Open an approved campaign-account, click the Conversation tab.

  1. Pick a contact (or add one).
  2. Mode AI draft, channel email (or whatever surface you’ll actually send from — channel matters because the dashboard funnel attributes responses against it later).
  3. The AI writes a fresh first-touch message in the account’s language. Edit until it reads right.
  4. Send through your own email client / LinkedIn / IG / WhatsApp.
  5. Click Log sent in LeadHunter — the message is recorded, outreach_status flips to sent, the account’s lifecycle status advances prospect → contacted, and the dashboard funnel counts the account as initiated.

When a reply comes back, paste it via Inbound paste. The funnel counts the account as responded, cohort-attributed back to the original initiation date.

A few common first-run hiccups:

  • The Generate ICP button finishes but the ICP reads vague. Most often the Product description is too thin. Two paragraphs of specific positioning — what you sell, who it’s for, who it isn’t for — beats one line every time. Regenerate after editing.
  • The first batch of scores all cluster around 5–6. Same root cause as above, plus missing example URLs. Add 2–3 good and 2–3 bad URLs on the Product and re-run scoring.
  • Accounts I added by hand show as duplicates. That’s the dedupe stack working — if the same Google Place ID, phone, or website already exists, the new data is merged into the existing row. Look in Accounts → Duplicates if you want to see what merged where.
  • My CSV import skipped a column. The wizard’s column-mapping step is where you tell LeadHunter what each column means. Re-run with dry_run=true first to see what would land before committing.

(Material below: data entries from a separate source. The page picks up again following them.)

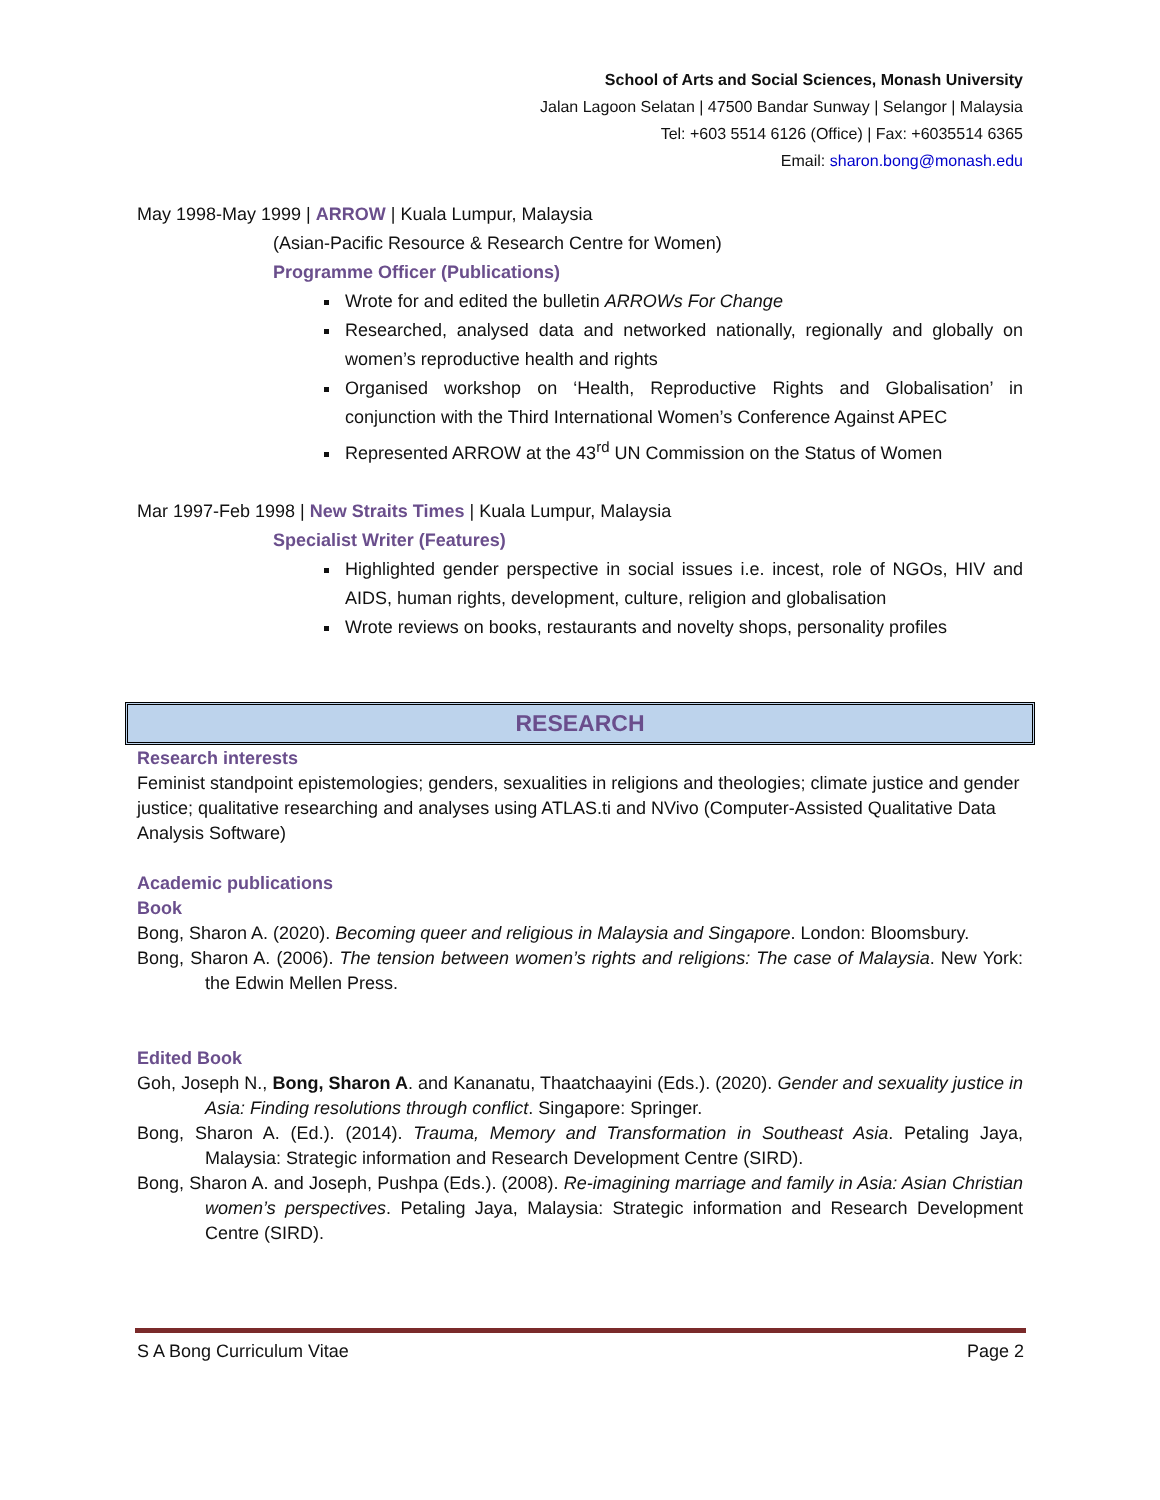School of Arts and Social Sciences, Monash University
Jalan Lagoon Selatan | 47500 Bandar Sunway | Selangor | Malaysia
Tel: +603 5514 6126 (Office) | Fax: +6035514 6365
Email: sharon.bong@monash.edu
May 1998-May 1999 | ARROW | Kuala Lumpur, Malaysia
(Asian-Pacific Resource & Research Centre for Women)
Programme Officer (Publications)
Wrote for and edited the bulletin ARROWs For Change
Researched, analysed data and networked nationally, regionally and globally on women’s reproductive health and rights
Organised workshop on ‘Health, Reproductive Rights and Globalisation’ in conjunction with the Third International Women’s Conference Against APEC
Represented ARROW at the 43<sup>rd</sup> UN Commission on the Status of Women
Mar 1997-Feb 1998 | New Straits Times | Kuala Lumpur, Malaysia
Specialist Writer (Features)
Highlighted gender perspective in social issues i.e. incest, role of NGOs, HIV and AIDS, human rights, development, culture, religion and globalisation
Wrote reviews on books, restaurants and novelty shops, personality profiles
RESEARCH
Research interests
Feminist standpoint epistemologies; genders, sexualities in religions and theologies; climate justice and gender justice; qualitative researching and analyses using ATLAS.ti and NVivo (Computer-Assisted Qualitative Data Analysis Software)
Academic publications
Book
Bong, Sharon A. (2020). Becoming queer and religious in Malaysia and Singapore. London: Bloomsbury.
Bong, Sharon A. (2006). The tension between women’s rights and religions: The case of Malaysia. New York: the Edwin Mellen Press.
Edited Book
Goh, Joseph N., Bong, Sharon A. and Kananatu, Thaatchaayini (Eds.). (2020). Gender and sexuality justice in Asia: Finding resolutions through conflict. Singapore: Springer.
Bong, Sharon A. (Ed.). (2014). Trauma, Memory and Transformation in Southeast Asia. Petaling Jaya, Malaysia: Strategic information and Research Development Centre (SIRD).
Bong, Sharon A. and Joseph, Pushpa (Eds.). (2008). Re-imagining marriage and family in Asia: Asian Christian women’s perspectives. Petaling Jaya, Malaysia: Strategic information and Research Development Centre (SIRD).
S A Bong Curriculum Vitae Page 2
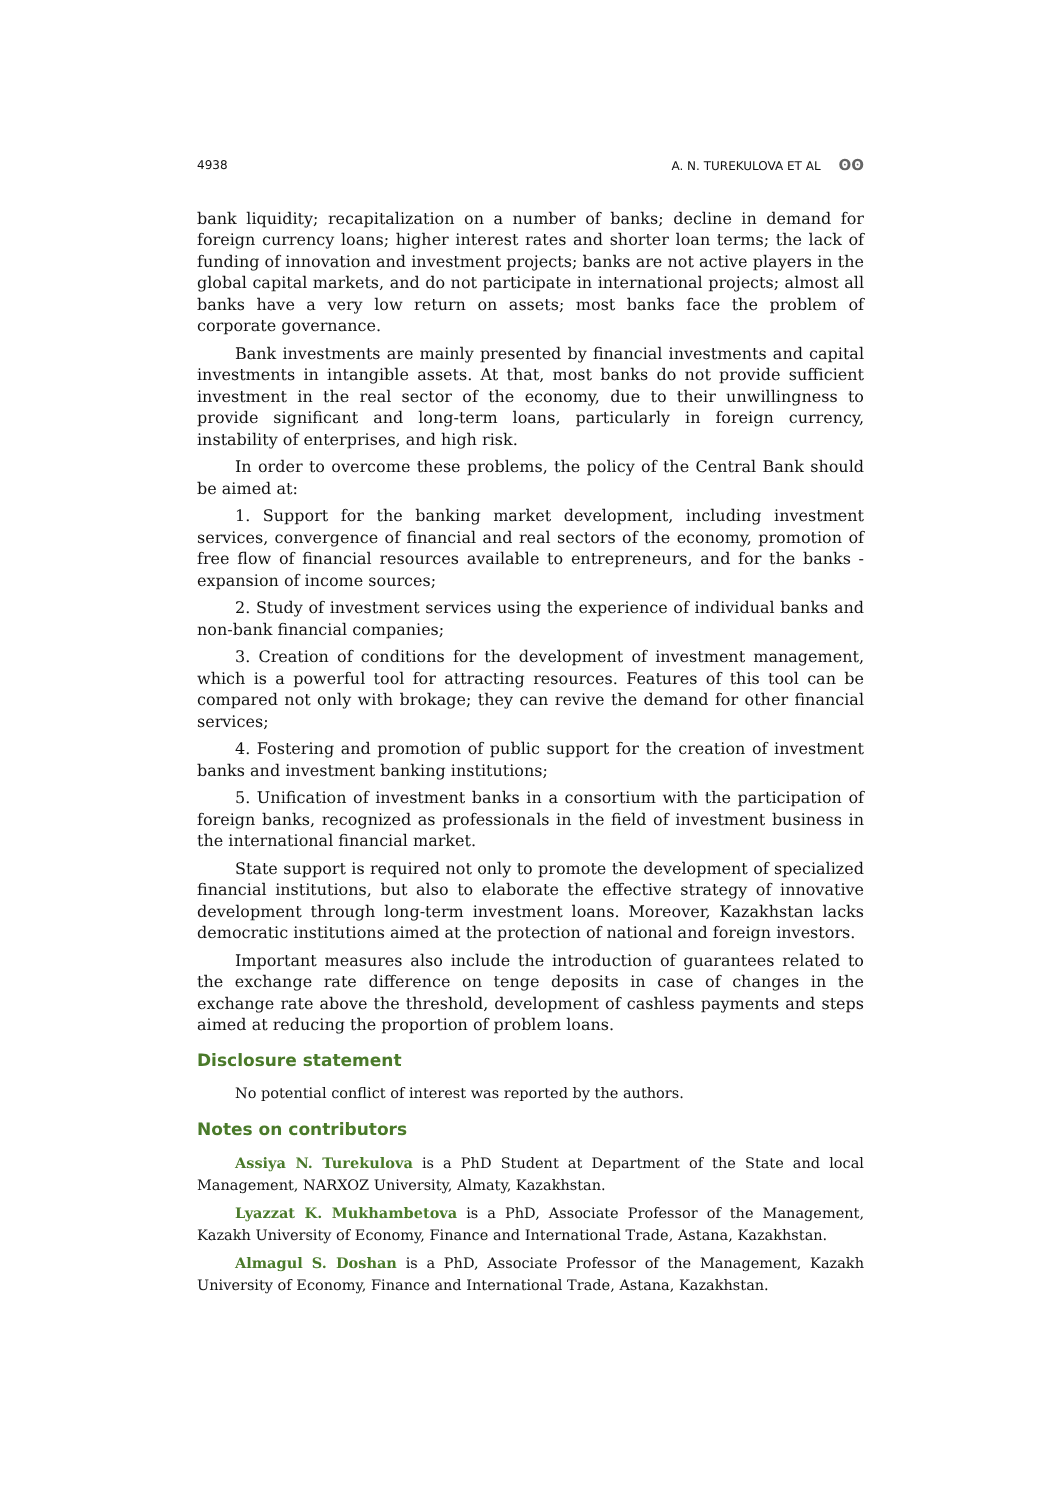4938 A. N. TUREKULOVA ET AL ʘʘ
bank liquidity; recapitalization on a number of banks; decline in demand for foreign currency loans; higher interest rates and shorter loan terms; the lack of funding of innovation and investment projects; banks are not active players in the global capital markets, and do not participate in international projects; almost all banks have a very low return on assets; most banks face the problem of corporate governance.
Bank investments are mainly presented by financial investments and capital investments in intangible assets. At that, most banks do not provide sufficient investment in the real sector of the economy, due to their unwillingness to provide significant and long-term loans, particularly in foreign currency, instability of enterprises, and high risk.
In order to overcome these problems, the policy of the Central Bank should be aimed at:
1. Support for the banking market development, including investment services, convergence of financial and real sectors of the economy, promotion of free flow of financial resources available to entrepreneurs, and for the banks - expansion of income sources;
2. Study of investment services using the experience of individual banks and non-bank financial companies;
3. Creation of conditions for the development of investment management, which is a powerful tool for attracting resources. Features of this tool can be compared not only with brokage; they can revive the demand for other financial services;
4. Fostering and promotion of public support for the creation of investment banks and investment banking institutions;
5. Unification of investment banks in a consortium with the participation of foreign banks, recognized as professionals in the field of investment business in the international financial market.
State support is required not only to promote the development of specialized financial institutions, but also to elaborate the effective strategy of innovative development through long-term investment loans. Moreover, Kazakhstan lacks democratic institutions aimed at the protection of national and foreign investors.
Important measures also include the introduction of guarantees related to the exchange rate difference on tenge deposits in case of changes in the exchange rate above the threshold, development of cashless payments and steps aimed at reducing the proportion of problem loans.
Disclosure statement
No potential conflict of interest was reported by the authors.
Notes on contributors
Assiya N. Turekulova is a PhD Student at Department of the State and local Management, NARXOZ University, Almaty, Kazakhstan.
Lyazzat K. Mukhambetova is a PhD, Associate Professor of the Management, Kazakh University of Economy, Finance and International Trade, Astana, Kazakhstan.
Almagul S. Doshan is a PhD, Associate Professor of the Management, Kazakh University of Economy, Finance and International Trade, Astana, Kazakhstan.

You’ve now got an end-to-end loop running. From here:

  • Log spend as it accrues — Adwords invoices, agency fees, internal labor hours. LeadHunter computes cost-of-acquisition per outreached / responded / closed customer. See Track campaign costs and CAC.
  • Read the funnel — the dashboard home shows initiated / responded / closed across today / 7d / 30d. Track week-on-week, not the latest day (cohort attribution makes the right edge low by design).
  • Settle into the rhythm — daily outreach + reply pasting; weekly fresh-score reviews; monthly duplicate cleanup + ICP refinement. See How LeadHunter works → The recurring rhythm.